Crossing the Golden Gate Bridge was the closest thing to a fully registered reality that would come during this trip. There was no greater icon of completing the journey than that silhouette. A personal achievement for us, but only an opening statement for the greater idea that everyone has a fight and those that want to help are legion. There's a sliding scale of importance in this fight and we're just happy to be contributing in any way possible.
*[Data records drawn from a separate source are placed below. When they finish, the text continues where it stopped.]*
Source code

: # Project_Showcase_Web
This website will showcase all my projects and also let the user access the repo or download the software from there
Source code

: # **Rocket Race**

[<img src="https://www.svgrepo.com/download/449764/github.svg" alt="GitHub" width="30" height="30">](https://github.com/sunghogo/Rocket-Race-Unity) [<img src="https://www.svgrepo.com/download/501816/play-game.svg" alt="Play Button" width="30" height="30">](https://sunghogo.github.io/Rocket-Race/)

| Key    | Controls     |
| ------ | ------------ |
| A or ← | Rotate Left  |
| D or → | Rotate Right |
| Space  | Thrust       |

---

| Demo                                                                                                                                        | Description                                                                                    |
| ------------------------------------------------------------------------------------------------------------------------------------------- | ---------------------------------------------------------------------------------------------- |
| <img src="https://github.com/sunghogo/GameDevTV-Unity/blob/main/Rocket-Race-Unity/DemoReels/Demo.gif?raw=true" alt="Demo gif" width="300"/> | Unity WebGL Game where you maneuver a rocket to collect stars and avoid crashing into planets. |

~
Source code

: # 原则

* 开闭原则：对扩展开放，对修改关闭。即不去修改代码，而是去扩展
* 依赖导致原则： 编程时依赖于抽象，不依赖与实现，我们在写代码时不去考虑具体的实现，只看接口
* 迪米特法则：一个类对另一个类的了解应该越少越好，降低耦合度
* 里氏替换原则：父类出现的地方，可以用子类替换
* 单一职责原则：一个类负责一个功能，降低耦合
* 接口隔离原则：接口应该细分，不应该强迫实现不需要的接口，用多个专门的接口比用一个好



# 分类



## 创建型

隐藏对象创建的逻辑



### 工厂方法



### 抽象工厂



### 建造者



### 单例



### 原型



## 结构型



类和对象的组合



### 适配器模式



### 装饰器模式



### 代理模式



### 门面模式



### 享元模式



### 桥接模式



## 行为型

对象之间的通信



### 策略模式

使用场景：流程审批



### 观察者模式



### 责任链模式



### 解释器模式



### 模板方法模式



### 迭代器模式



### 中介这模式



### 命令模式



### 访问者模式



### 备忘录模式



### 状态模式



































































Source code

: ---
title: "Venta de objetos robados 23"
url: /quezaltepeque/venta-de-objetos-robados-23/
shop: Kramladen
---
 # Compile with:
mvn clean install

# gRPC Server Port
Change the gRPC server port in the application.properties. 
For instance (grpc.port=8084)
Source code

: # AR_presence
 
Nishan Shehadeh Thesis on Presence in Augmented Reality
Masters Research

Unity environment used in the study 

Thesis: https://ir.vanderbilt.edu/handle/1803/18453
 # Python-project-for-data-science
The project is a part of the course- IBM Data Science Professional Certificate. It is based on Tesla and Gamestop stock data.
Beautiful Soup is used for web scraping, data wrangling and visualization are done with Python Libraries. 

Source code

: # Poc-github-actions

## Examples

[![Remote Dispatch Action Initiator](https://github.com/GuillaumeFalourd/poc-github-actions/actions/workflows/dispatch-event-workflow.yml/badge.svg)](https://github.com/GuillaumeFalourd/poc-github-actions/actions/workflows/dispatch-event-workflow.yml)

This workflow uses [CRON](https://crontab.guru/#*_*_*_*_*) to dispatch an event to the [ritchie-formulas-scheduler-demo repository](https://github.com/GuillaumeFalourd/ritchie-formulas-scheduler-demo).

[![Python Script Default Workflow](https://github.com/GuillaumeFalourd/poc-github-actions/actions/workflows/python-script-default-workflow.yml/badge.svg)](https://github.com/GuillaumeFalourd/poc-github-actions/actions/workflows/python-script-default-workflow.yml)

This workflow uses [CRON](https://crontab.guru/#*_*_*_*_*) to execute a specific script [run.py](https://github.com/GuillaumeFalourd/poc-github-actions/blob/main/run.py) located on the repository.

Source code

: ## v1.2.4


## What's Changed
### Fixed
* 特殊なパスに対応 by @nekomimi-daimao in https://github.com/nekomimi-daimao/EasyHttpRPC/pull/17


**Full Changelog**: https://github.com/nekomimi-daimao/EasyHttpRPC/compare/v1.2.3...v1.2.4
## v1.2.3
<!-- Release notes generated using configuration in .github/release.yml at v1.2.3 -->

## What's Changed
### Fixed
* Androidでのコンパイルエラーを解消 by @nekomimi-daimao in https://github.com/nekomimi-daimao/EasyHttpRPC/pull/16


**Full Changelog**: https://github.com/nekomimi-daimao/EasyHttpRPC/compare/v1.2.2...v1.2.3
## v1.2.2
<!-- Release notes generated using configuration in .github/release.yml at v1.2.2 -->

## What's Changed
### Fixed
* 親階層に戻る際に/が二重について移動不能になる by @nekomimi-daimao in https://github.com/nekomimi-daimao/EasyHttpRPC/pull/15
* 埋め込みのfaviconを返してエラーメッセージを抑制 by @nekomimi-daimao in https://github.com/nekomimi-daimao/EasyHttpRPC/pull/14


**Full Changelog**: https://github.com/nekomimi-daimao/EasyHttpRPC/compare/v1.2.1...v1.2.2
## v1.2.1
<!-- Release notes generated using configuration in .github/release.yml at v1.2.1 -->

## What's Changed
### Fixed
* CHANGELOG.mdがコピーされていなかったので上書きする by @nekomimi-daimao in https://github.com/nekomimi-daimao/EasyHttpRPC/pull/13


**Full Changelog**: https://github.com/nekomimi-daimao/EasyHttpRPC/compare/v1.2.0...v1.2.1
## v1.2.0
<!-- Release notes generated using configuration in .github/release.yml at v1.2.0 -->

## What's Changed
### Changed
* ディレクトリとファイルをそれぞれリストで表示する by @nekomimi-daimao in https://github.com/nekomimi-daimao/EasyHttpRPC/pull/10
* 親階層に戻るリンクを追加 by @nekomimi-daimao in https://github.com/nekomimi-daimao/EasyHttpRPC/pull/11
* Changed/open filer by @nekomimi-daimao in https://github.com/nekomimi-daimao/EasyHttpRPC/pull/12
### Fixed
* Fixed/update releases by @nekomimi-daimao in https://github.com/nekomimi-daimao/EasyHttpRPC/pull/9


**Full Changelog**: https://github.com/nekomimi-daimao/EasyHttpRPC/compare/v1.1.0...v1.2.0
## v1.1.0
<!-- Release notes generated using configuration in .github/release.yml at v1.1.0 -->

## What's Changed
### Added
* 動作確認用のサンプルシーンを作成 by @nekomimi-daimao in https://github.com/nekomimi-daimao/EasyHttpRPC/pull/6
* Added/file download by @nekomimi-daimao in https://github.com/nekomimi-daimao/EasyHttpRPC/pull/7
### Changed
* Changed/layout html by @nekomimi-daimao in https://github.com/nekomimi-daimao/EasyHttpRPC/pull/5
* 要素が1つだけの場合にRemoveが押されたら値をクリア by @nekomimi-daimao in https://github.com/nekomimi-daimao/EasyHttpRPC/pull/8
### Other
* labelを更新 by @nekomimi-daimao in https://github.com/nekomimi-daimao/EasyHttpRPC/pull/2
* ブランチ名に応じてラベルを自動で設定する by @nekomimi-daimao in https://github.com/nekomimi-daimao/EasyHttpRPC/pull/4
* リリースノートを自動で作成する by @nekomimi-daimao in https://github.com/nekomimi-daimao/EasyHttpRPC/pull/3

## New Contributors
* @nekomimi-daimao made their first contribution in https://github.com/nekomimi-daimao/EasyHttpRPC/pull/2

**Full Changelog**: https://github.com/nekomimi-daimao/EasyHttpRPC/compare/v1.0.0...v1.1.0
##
For me, this was perfectly illustrated in the bike I rode and the story that goes with it:
This 2007 Serotta Fierte belonged to Gene Burden, my girlfriend Larissa's father. You can see his name on the top tube. Gene passed this last summer from Bile duct cancer (cholangiocarcenoma) that quickly spread through his body. Gene and I had become pretty close in the short time we knew each other. We shared stories about rides in Colorado and Oregon and we both suffered from Ulcerative Colitis. His family asked me to keep this bike for him and that honor has been tremendous. To ride this machine in his spirit has been the most important aspect of this trip from my perspective. Through all of the scenery and good times that were had, keeping focus on the meaning of the ride was paramount and completely illustrated here.
Mettle Cycling was honored to be able to contribute some prizes and material support to the riders. Our new friend #WendelTheWesty got some decals while carrying food, bikes, and our little furry mascots. We also put together a top-shelf prize package of everything we currently make to one lucky winner (still TBD!)